**PASSAGE PROVIDED**
He emphasized that IA were the custodians of accountability, yet were weakened by “employer dominance and political interference”. IA are to serve as watchmen by safeguarding government revenue and ensuring proper disbursement of public funds.

The Association of Certified Fraud Examiners (ACFE), 2018 Report to the Nations on fraud and corruption cited that IA detected 15% of fraud and external auditors detected only 4%. So where were the IA in the 85% of corruption cases that were not detected?

The Annual Report of the Auditor-General on the Public Accounts of Ghana, Ministries, Departments and Other Agencies (MDAs) for the year ended 31 December, 2018 reported financial irregularities amounting to GH¢5,196,081,899.94. Surprising, IA exist in these MDAs, so how come these irregularities went on undetected?

Admittedly, there have been a lot of reforms put in place over the last two decades to ensure accountability in the public sector. One of such reforms is the Public Financial Management Reform Programme (PUFMARP). Legislations were passed as part of efforts to help achieve the objectives of the Reform. One of such reforms is the enactments of the Internal Audit Agency Act of 2003 (Act 658) and the Financial Administration Act (FAA), 2003 (Act 654) and Financial Administration Regulation (FAR), 2004 (L.I 1802).

**EXERCISE INSTRUCTIONS**
Carry on the passage about internal audit and accountability in Ghana's public sector from the point where it stops.

**Chart-based quiz items**
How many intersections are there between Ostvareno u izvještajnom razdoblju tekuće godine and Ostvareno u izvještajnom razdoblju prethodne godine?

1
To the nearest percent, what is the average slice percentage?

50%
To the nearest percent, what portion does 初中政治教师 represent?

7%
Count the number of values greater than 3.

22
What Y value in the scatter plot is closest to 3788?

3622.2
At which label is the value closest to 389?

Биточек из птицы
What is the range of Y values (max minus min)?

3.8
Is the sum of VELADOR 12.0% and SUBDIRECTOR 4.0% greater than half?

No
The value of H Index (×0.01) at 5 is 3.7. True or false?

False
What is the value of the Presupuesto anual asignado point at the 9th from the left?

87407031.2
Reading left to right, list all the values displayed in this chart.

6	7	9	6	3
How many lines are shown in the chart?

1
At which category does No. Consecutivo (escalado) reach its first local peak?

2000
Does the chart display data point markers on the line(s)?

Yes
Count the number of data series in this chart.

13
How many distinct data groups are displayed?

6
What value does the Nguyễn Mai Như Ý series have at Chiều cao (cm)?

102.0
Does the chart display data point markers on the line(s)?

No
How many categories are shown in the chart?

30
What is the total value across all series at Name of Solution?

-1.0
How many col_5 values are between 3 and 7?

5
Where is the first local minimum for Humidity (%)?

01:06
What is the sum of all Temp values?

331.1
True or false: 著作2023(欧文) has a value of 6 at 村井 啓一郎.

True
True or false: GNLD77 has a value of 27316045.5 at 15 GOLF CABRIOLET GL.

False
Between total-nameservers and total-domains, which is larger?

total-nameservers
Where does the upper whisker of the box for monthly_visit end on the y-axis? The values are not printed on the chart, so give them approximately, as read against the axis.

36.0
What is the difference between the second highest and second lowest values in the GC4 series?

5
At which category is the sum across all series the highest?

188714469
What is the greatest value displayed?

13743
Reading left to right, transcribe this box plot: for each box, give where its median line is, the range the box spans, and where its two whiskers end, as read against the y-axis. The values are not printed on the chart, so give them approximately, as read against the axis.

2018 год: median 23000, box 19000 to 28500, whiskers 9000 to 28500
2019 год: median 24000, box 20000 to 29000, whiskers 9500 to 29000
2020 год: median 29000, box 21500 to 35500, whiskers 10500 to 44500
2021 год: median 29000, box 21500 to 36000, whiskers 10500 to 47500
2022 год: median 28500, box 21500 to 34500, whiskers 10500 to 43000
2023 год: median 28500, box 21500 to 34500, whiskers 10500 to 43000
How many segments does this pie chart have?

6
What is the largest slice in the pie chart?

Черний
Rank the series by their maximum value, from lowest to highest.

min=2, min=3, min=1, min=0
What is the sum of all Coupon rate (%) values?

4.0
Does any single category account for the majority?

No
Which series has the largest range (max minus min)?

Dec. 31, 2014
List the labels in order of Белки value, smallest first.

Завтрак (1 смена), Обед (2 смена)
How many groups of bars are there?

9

**TASK RESULT**
The FAA and FAR were currently replaced with Public Financial Management Act, 2016 (Act 921) and Public Financial Management Regulation, 2019 (L.I 2378) respectively.

However, the Internal Audit Agency Act which was promulgated within the same period has not been amended since passed in 2003 to conform to current happenings in the public sector, especially with the introduction of the Ghana Integrated Financial Management Information Systems (GIFMIS).
Previously internal auditing in the public sector was largely focused on pre-audit rather than on systems reviews. Pre-auditing needs to be practiced because it validates expenditure in ensuring prudent public spending.

With the introduction of the GIFMIS pre-auditing by the IA have totally been eliminated. Pre-auditing is a proactive approach that should not be entirely eroded from Public Financial Management, no matter the strong defense for augments against it. For example, in Germany IA primarily performs a “pre-audit” role.

In spite of promising results, major challenges still remain with the Introduction of GIFMIS. Therefore, IA should be given access on the GIFMIS platform to certify expenditure on the system to mitigate against those challenges.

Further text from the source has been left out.